-- Source text follows --
Participants with the highest FSAm-NPS Dietary Index (DI) scores had a higher risk of developing cancers overall. A higher FSAm-NPS DI score was also associated with a 6% increase in the risk of overall mortality when compared to participants with the lowest FSAm-NPS DI scores.
Not all in favour
Of course, not all in Europe is supporting of the Nutri-Score labelling scheme. Some makers of traditional and single-ingredient products have raised concerns that the Nutri-Score algorithm misleads and deceives consumers.
Most recently, the consortia of two of Italy’s most famous protected designation of origin (PDO) products, Parmigiano Reggiano and Grana Padano, have said they will refuse to approve labels incorporating traffic light schemes.
This is largely due to Nutri-Score’s algorithm based on 100g quantities, which pushes the cheeses’ ratings up to ‘orange’. Yet the consortia argue that the average quantity of Parmigiano Reggiano or Grana Padano varies from 20g to 40g.
Other producers against Nutri-Score include members of the European olive oil industry. Under the Nutri-Score system, olive oil receives a ‘yellow C’ rating, which olive oil producers say does not take into account the health benefits of the product.
Others in Europe aren’t necessarily against Nutri-Score’s algorithm, but don’t want to see the labelling scheme become mandatory across the bloc.
-- Source text concluded --
-- Records follows --
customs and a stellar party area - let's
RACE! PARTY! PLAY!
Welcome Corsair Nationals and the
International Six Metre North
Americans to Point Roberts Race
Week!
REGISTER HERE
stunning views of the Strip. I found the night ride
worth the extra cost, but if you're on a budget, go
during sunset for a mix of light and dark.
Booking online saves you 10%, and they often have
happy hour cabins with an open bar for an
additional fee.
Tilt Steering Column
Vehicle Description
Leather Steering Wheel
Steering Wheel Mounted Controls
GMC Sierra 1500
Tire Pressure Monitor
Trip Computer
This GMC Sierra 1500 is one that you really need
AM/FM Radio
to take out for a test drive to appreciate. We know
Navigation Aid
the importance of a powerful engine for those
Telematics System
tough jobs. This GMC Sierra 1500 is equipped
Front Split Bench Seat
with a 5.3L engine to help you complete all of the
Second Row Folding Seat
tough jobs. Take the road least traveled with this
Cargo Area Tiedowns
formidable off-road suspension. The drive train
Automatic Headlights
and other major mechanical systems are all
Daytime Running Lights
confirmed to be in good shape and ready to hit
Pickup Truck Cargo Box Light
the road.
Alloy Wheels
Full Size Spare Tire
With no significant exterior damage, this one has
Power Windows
-- Records concluded --
-- Records follows --
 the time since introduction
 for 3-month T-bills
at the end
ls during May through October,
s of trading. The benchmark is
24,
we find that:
-- Records concluded --
-- Records follows --
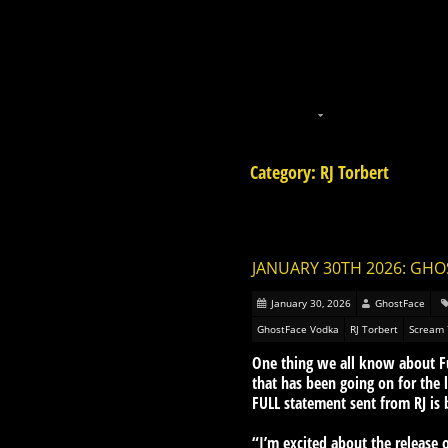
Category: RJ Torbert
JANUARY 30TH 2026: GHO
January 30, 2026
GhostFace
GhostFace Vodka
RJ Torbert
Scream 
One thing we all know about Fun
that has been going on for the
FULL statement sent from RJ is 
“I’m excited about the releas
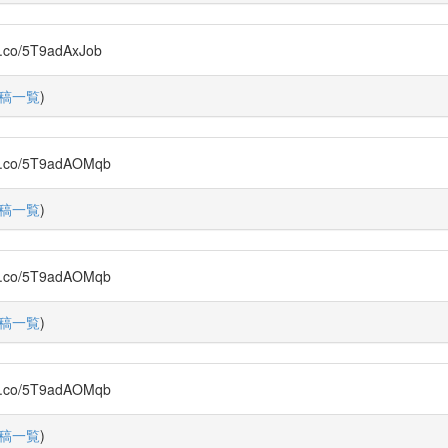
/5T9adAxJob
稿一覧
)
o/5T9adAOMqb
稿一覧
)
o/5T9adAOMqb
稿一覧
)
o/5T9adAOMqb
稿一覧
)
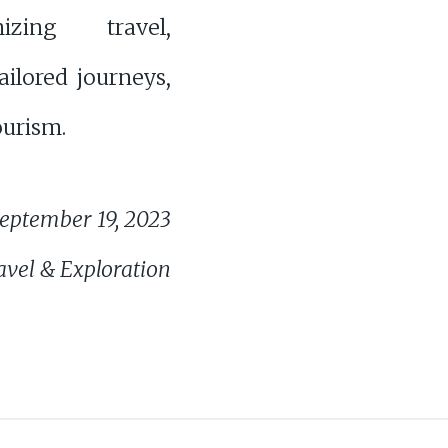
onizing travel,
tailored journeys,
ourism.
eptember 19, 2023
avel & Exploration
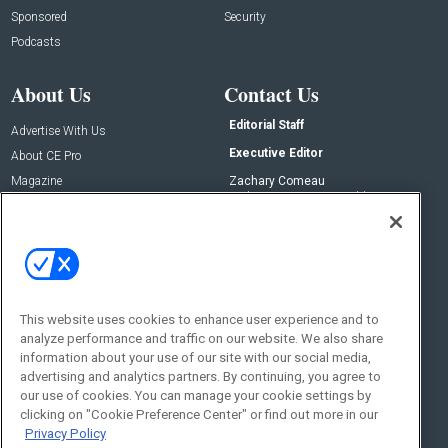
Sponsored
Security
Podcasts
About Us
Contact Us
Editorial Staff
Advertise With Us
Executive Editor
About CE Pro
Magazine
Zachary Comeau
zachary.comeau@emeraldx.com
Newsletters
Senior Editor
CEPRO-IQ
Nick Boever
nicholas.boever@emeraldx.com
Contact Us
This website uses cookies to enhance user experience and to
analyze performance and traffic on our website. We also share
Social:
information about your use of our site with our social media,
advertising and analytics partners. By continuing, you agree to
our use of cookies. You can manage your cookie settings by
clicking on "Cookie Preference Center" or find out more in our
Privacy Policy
-- Records concluded --
- Task requirements
Copy out the entire passage on Nutri-Score above, word for word.

- Answer to this problem
Participants with the highest FSAm-NPS Dietary Index (DI) scores had a higher risk of developing cancers overall. A higher FSAm-NPS DI score was also associated with a 6% increase in the risk of overall mortality when compared to participants with the lowest FSAm-NPS DI scores.
Not all in favour
Of course, not all in Europe is supporting of the Nutri-Score labelling scheme. Some makers of traditional and single-ingredient products have raised concerns that the Nutri-Score algorithm misleads and deceives consumers.
Most recently, the consortia of two of Italy’s most famous protected designation of origin (PDO) products, Parmigiano Reggiano and Grana Padano, have said they will refuse to approve labels incorporating traffic light schemes.
This is largely due to Nutri-Score’s algorithm based on 100g quantities, which pushes the cheeses’ ratings up to ‘orange’. Yet the consortia argue that the average quantity of Parmigiano Reggiano or Grana Padano varies from 20g to 40g.
Other producers against Nutri-Score include members of the European olive oil industry. Under the Nutri-Score system, olive oil receives a ‘yellow C’ rating, which olive oil producers say does not take into account the health benefits of the product.
Others in Europe aren’t necessarily against Nutri-Score’s algorithm, but don’t want to see the labelling scheme become mandatory across the bloc.